Netanyahu was not expected to appear at Sunday’s hearing, which is taking place at an occupied Jerusalem court and is mostly a procedural deliberation.

The trial resumes as Netanyahu faces widespread anger over his government’s handling of the coronavirus crisis.

While the country appeared to have tamped down a first wave of infections, what’s emerged as a hasty and erratic reopening sent infections soaring. Yet even amid the rise in new cases Netanyahu and his emergency government — formed with the goal of dealing with the crisis — appeared to neglect the numbers and moved forward with other policy priorities and its reopening plans.

It has since paused them and even re-impose restrictions, including a weekend only lockdown set to begin later this week.

Netanyahu’s government has been criticized for a baffling, halting response to the new wave, which has seen daily cases rise to nearly 2,000. It has been slammed for its handling of the economic fallout of the crisis.

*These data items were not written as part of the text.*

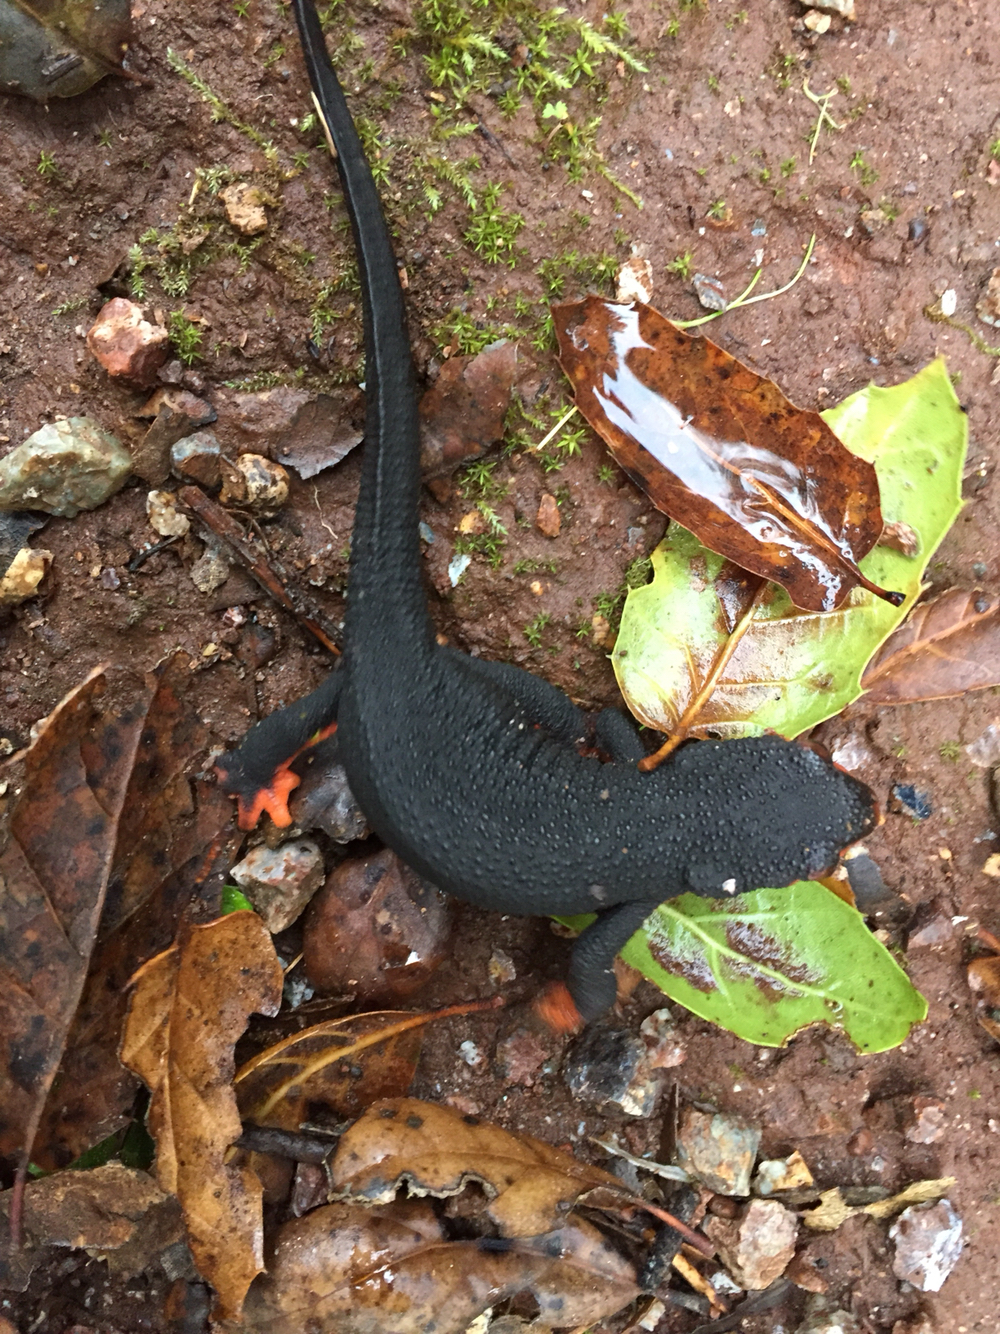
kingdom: Animalia
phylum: Chordata
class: Amphibia
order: Caudata
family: Salamandridae
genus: Taricha
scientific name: Taricha rivularis
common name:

His trial thus comes at inopportune timing. Netanyahu had hoped to ride on the goodwill he gained from overcoming the first wave of infections going into his corruption trial, but the increasingly souring mood has affected his approval rating and may deny him the public backing he had hoped for. The anger has sparked protests over the past few weeks that have culminated in violent clashes with police.